++++ Data for the task

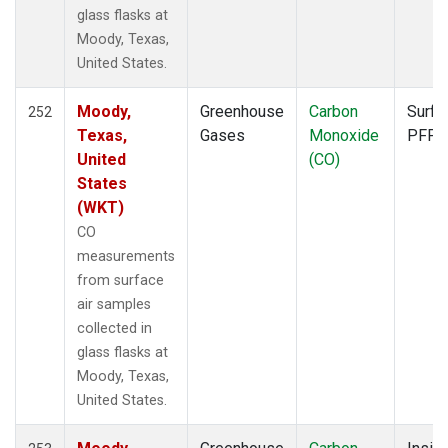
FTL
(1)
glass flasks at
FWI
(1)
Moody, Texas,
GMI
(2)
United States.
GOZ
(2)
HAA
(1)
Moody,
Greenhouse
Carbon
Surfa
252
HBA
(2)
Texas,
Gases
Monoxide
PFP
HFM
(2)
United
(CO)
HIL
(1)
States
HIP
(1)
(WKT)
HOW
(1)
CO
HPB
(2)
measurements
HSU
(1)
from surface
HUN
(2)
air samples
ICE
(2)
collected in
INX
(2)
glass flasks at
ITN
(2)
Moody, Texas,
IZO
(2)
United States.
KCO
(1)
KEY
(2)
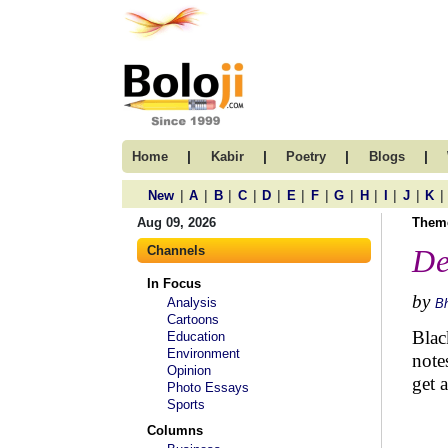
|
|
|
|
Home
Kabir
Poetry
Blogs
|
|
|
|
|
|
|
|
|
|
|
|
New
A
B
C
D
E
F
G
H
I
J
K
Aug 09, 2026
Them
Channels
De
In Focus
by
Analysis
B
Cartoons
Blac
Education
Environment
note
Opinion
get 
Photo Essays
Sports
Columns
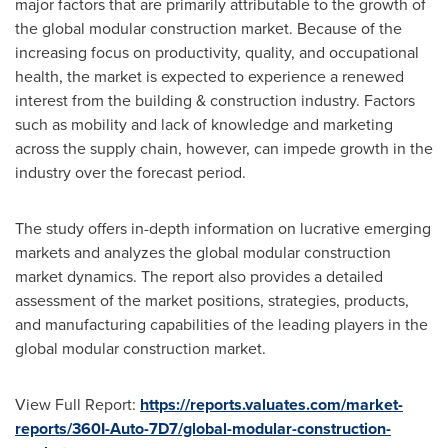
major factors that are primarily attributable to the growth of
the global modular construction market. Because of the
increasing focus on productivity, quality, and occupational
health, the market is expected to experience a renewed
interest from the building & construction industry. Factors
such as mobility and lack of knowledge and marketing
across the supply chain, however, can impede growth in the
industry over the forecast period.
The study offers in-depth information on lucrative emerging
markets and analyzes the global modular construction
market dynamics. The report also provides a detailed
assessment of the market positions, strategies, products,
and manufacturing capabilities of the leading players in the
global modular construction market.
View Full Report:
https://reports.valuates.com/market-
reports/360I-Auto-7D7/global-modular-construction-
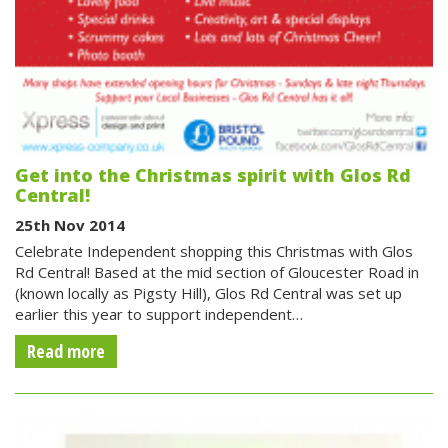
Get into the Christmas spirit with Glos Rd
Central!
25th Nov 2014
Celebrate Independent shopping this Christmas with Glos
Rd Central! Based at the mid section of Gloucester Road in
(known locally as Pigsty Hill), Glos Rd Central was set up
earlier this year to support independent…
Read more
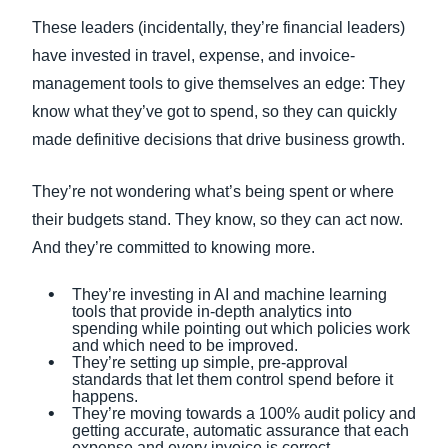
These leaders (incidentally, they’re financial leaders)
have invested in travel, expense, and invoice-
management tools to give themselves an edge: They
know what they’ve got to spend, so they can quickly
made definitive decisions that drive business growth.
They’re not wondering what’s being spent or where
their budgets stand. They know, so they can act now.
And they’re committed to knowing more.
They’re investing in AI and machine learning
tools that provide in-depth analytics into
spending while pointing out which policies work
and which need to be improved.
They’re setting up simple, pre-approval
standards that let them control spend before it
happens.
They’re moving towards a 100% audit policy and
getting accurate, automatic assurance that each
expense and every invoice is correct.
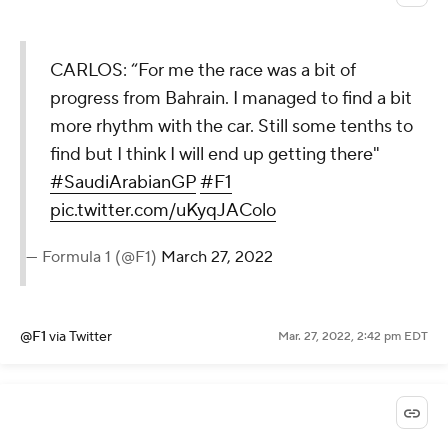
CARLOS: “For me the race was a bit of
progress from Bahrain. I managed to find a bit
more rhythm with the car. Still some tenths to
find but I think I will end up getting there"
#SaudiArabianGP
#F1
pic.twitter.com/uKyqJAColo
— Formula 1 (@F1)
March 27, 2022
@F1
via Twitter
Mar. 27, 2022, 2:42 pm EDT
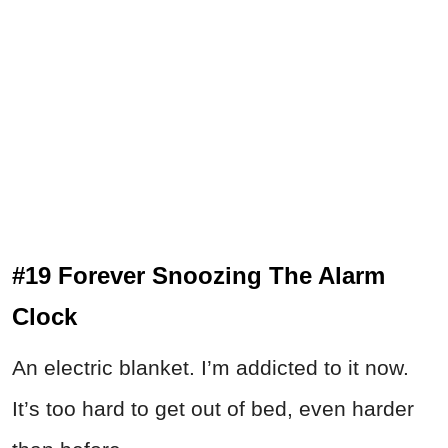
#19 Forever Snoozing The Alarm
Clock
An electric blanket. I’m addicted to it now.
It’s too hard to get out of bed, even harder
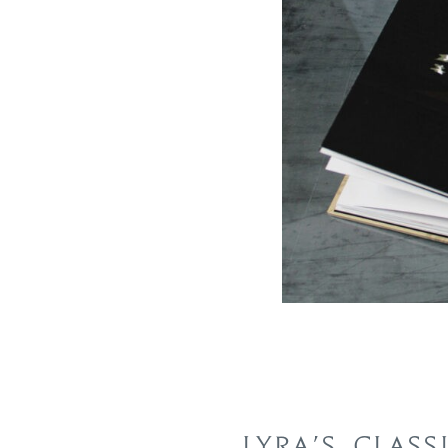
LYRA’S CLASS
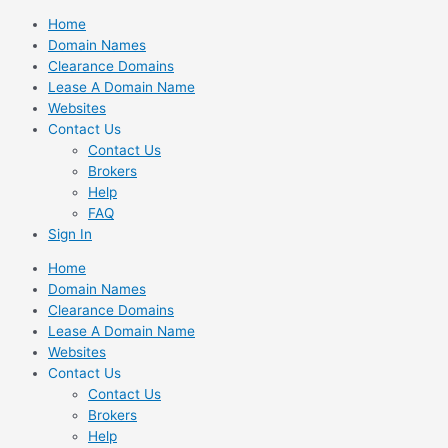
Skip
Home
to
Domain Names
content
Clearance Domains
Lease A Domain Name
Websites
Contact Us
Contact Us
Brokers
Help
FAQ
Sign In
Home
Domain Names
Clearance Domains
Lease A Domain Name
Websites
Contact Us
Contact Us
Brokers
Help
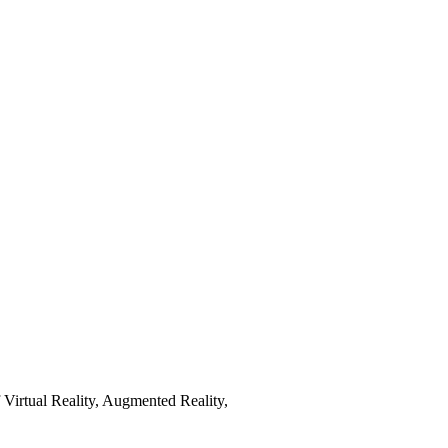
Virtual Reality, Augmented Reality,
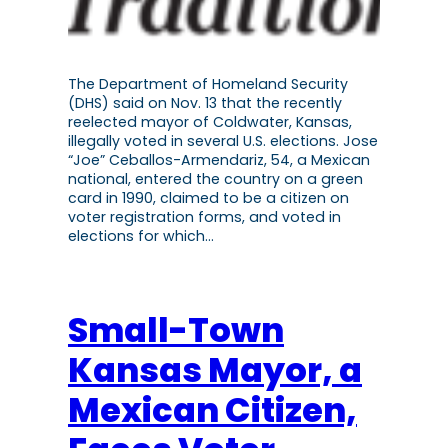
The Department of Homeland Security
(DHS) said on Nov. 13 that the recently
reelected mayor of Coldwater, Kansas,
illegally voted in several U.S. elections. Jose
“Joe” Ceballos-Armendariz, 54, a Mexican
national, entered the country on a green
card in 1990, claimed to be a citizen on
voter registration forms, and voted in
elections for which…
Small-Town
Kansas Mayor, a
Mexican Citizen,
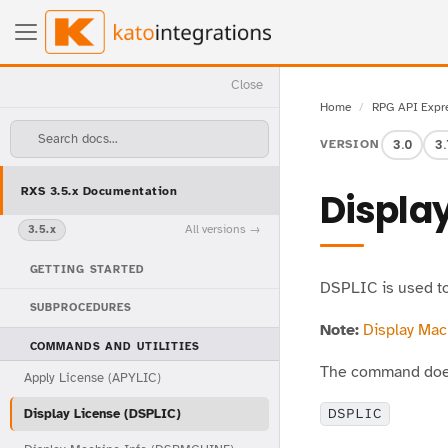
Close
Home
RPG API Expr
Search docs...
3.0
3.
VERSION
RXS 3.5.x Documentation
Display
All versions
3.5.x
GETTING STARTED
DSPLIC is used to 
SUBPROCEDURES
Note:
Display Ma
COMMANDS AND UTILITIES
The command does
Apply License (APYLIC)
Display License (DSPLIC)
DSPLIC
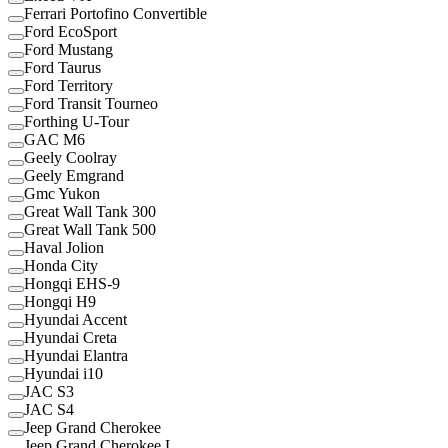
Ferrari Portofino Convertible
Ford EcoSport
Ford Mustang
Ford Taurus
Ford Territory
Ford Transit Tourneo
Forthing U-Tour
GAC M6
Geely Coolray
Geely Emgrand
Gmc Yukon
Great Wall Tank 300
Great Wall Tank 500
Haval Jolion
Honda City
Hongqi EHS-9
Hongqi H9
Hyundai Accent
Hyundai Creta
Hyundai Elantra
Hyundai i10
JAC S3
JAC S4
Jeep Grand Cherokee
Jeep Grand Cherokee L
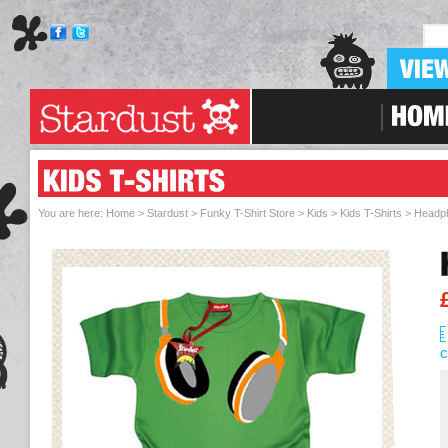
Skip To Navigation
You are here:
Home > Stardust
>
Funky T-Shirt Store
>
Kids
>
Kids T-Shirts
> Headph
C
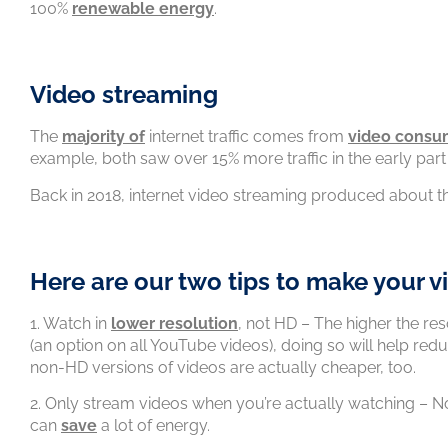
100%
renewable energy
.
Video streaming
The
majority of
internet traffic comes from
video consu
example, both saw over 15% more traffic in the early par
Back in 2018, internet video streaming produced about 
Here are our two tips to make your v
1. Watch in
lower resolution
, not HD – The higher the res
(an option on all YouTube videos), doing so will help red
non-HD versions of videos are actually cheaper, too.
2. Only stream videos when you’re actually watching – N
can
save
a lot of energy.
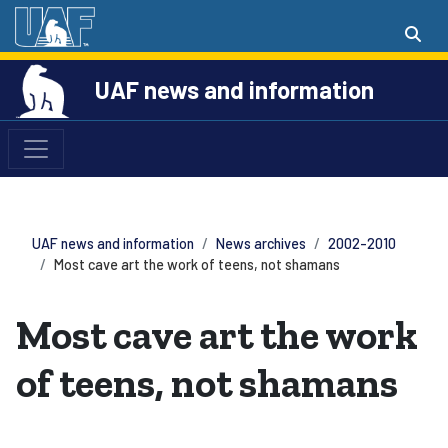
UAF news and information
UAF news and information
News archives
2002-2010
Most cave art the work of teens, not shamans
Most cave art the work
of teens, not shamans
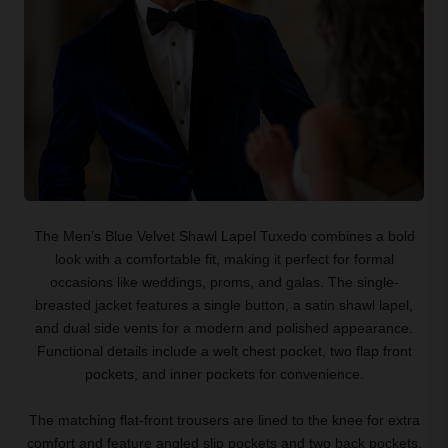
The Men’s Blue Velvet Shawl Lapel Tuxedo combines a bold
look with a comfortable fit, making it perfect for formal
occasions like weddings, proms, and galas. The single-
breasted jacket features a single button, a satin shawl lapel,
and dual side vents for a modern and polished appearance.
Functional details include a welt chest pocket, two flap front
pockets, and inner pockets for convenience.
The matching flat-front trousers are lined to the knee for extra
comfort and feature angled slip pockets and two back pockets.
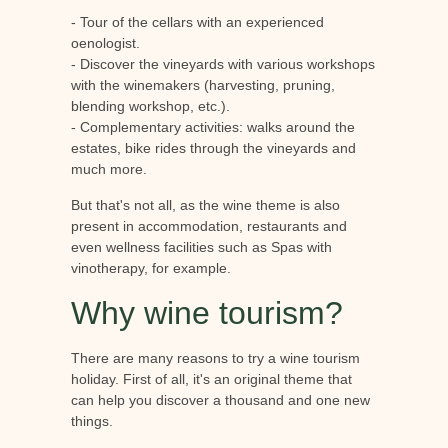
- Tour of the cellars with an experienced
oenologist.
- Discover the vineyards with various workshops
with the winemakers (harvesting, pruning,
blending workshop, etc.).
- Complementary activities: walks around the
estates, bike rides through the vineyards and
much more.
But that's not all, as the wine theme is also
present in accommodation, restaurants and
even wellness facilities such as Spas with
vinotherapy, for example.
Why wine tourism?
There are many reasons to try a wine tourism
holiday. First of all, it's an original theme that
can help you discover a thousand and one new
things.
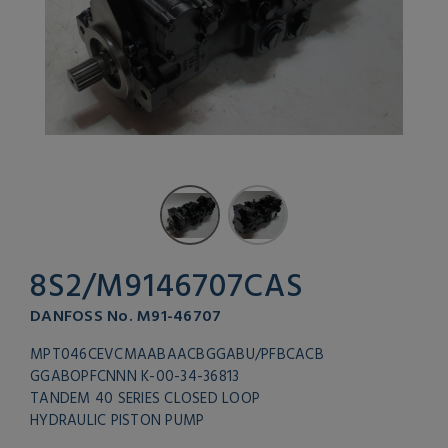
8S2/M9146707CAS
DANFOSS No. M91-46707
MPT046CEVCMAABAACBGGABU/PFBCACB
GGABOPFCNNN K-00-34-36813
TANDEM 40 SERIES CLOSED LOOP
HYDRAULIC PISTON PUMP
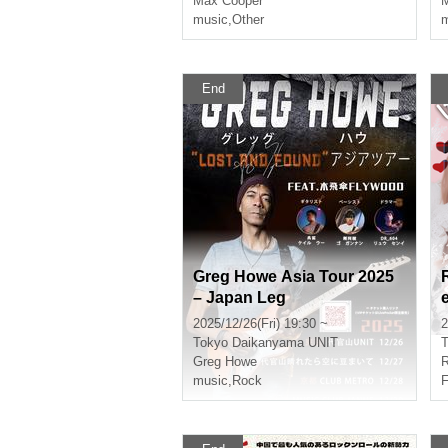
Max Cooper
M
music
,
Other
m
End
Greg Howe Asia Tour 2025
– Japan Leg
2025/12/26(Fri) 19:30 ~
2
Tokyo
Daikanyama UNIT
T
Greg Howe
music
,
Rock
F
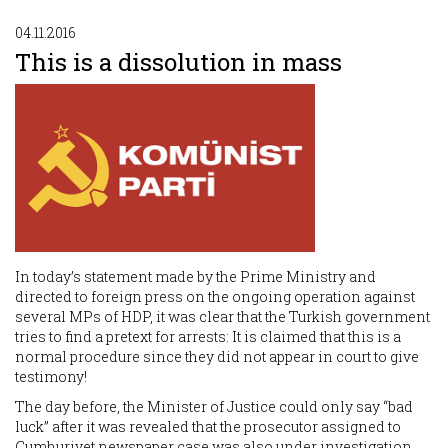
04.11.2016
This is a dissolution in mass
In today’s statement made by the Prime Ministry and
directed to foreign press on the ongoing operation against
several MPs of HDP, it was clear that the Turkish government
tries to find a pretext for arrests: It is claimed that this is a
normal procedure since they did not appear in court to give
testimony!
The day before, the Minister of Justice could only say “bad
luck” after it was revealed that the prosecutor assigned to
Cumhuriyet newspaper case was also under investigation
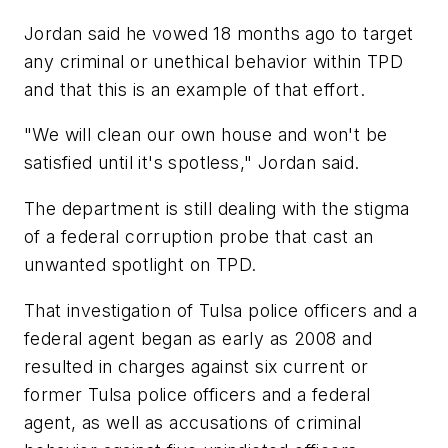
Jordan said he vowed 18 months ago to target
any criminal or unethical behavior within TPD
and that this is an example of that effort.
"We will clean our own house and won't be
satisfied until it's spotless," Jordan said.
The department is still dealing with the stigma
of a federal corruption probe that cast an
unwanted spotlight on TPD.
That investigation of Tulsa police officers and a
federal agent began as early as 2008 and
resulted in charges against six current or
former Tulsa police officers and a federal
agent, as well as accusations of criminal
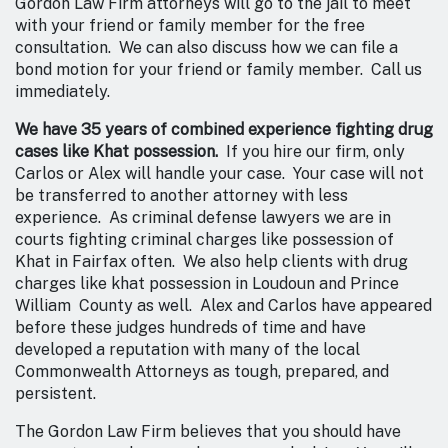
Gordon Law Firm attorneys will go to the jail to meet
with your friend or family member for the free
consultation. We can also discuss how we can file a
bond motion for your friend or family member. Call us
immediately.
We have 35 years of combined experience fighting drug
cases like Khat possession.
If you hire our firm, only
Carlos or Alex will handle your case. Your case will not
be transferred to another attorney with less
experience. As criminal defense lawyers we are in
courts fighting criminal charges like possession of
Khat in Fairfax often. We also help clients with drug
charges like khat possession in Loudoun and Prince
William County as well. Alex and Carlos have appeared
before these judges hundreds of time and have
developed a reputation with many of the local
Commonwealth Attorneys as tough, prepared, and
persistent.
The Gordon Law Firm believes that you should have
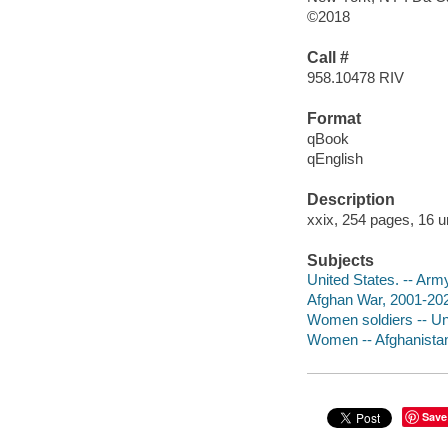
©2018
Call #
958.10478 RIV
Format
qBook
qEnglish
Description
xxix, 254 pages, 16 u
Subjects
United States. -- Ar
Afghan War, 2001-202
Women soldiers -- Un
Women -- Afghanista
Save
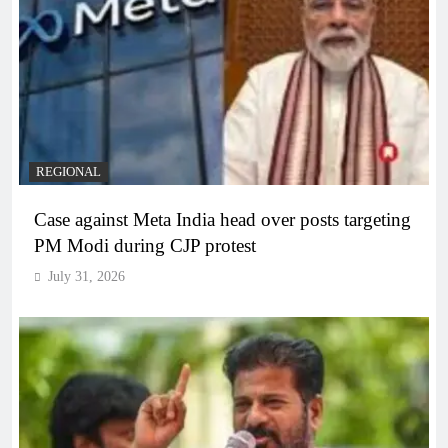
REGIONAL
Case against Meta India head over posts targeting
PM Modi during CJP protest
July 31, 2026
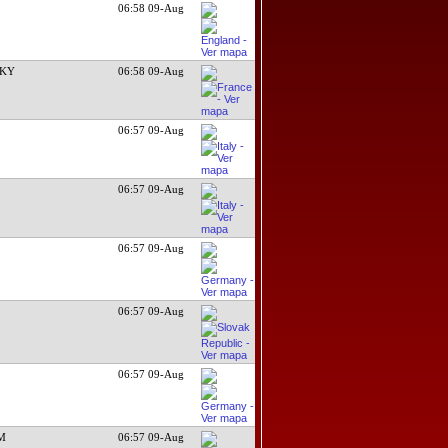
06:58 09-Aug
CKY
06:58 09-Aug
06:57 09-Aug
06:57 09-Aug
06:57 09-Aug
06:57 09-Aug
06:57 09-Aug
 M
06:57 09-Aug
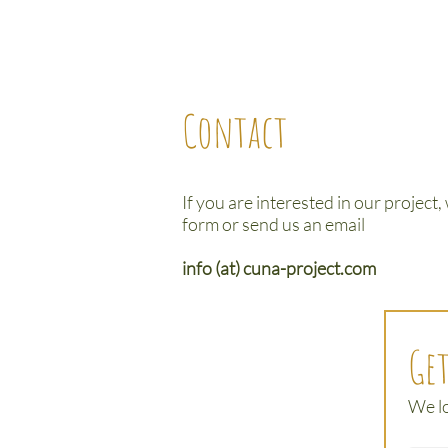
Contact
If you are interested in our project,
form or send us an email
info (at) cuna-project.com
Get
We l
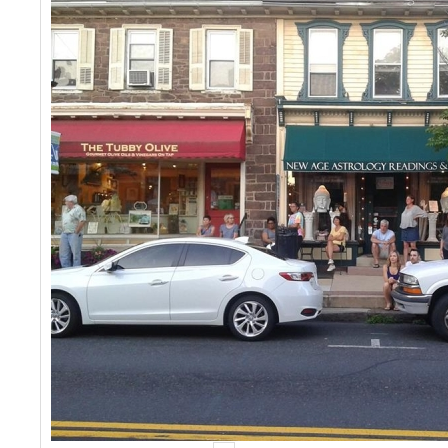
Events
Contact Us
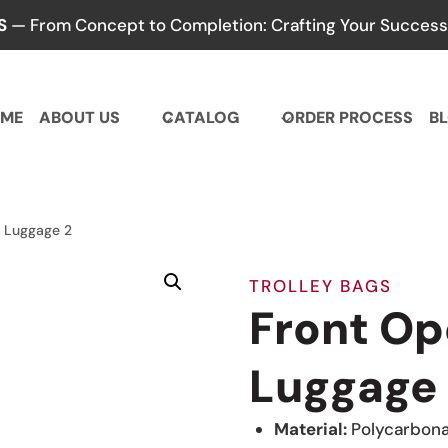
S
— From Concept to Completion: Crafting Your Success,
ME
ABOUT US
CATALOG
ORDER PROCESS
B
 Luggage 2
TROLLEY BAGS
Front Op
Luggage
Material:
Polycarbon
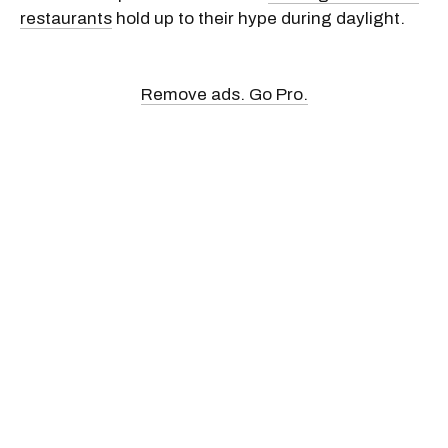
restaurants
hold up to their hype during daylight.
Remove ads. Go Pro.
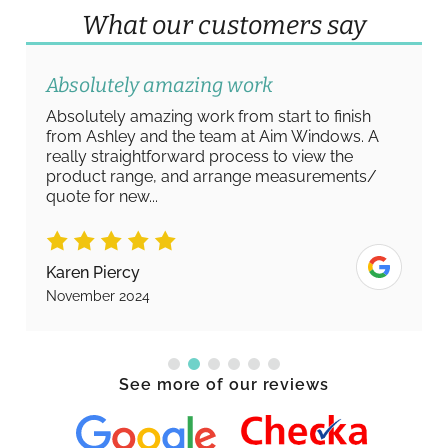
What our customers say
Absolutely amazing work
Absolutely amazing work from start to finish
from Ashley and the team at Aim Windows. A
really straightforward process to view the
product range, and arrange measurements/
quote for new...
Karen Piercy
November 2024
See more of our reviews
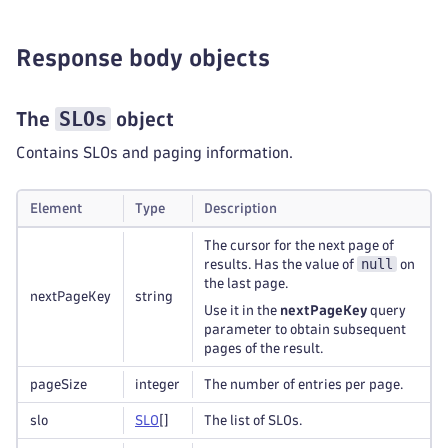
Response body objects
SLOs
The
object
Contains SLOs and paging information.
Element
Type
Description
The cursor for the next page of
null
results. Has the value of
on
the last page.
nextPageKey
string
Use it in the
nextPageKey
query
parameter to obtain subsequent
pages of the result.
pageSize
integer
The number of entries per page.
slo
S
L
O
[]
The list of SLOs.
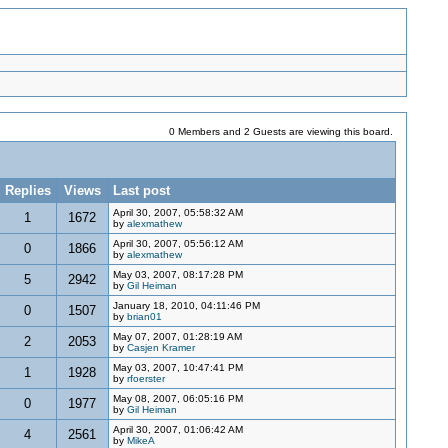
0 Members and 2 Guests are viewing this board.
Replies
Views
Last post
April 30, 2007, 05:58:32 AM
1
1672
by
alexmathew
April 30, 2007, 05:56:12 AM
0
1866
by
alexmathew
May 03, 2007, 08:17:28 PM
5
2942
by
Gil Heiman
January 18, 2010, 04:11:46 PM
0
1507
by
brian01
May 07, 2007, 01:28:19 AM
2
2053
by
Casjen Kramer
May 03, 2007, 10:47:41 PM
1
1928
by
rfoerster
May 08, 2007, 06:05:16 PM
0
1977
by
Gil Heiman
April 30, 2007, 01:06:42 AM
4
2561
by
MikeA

++++++++

*Task details:*
Each line of the data that contains "more" belongs in the answer.

*Solved exercise:*
Read more
And they’re committed to knowing more.
more rhythm with the car. Still some tenths to
example, both saw over 15% more traffic in the early par
much more.
See more of our reviews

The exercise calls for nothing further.